Вечером, бывало, собирали тростник и разжигали костер, прикатывали из бухточек с большущими охапками, кидали их с разлету прямо в огонь. Пламя взмывало высоко в небо, разбрасывая искры. Лед подтаивал, трещал от тепла и оттого, что они стояли такой тесной гурьбой. Лед поддавался. И гулко стонал в темноте.
Красные, голодные, заявлялись они домой, долго сушились у печек. Их кормили разогретыми остатками давно миновавших обеда и ужина.
Чудесная жизнь. Бесспорно, чудесная. А у него? Но разве не катается он вместе со всеми?
Да, странно, какое-то раздвоение. Две совершенно разные жизни, будто и не связанные между собой. Он мог совершенно забыться, развеяться, веселиться напропалую... И потом вдруг спохватывался...
И все-таки как радостно жить. Как увлекательно. Особенно увлекательно, когда тебе так мало осталось.
Да и что у него за болезнь такая? Когда он о ней не думал, она его совершенно не мучила. Ладно, не стоит тужить, будь что будет...
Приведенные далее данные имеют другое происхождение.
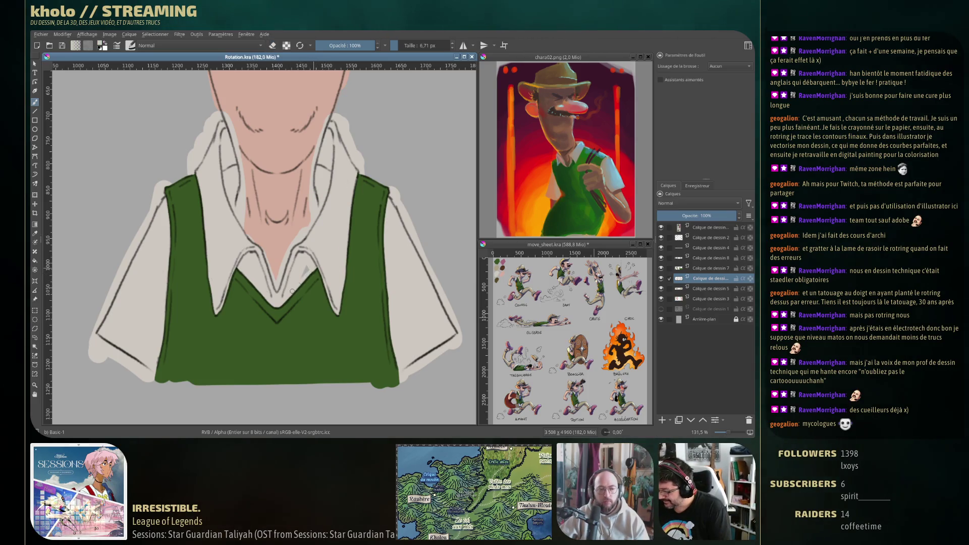
mouse_move(344, 251)
mouse_down()
mouse_move(262, 348)
mouse_move(242, 404)
mouse_move(227, 109)
mouse_move(144, 202)
mouse_move(298, 283)
mouse_move(309, 387)
mouse_up()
Не переводились у него и приятели, друзья. Одного звали Юнас, он был из деревни. Зимой они решали важные проблемы, а летом вместе ловили щук. У Юнаса была деревянная рука, в детстве ему оттяпало правую руку молотилкой. Но он был ловчей всех, и своей одной рукой выделывал такое, что другому и двумя не под силу. Особенно силен он был по части щук, и ловил их во множестве, когда Андерс жил летом у него в деревушке неподалеку от города. Тут тоже хватает озерков, и особенно хорошо одно, с низкими росистыми берегами, где можно подстеречь щук, когда они спят на солнышке. Разуться надо еще на лесной опушке, далеко от берега, и идти тихо-тихо, и чем ближе к воде, тем это трудней. Юнас всегда шел первым, и ему по справедливости доставалась главная работа. Вот у Андерса под ногой вдруг чавкала мокрая земля, Юнас грозил ему своей единственной рукой, и Андерс замирал. Чего только не вытворял Юнас! Крался чуть не ползком, приседал на корточки, издалека примечал щук, дремавших под листьями кувшинок. Подцеплял с головы специальным сачком - и готово дело. Скоро их набиралось полное ведро. А краем глаза он еще следил, не подсматривают ли с берега завистники да не притаилась ли в тростниках лодка. Юнас держал в страхе незадачливых местных рыболовов.
Но из всего этого вовсе не следует, что дома у него всегда ели досыта рыбы. Он почти всю ее раздавал по дороге. Иногда он домой вообще ничего не приносил, и мать ворчала, когда они, переминаясь с ноги на ногу, останавливались у крыльца, а потом выставляла им кофе и хлеб.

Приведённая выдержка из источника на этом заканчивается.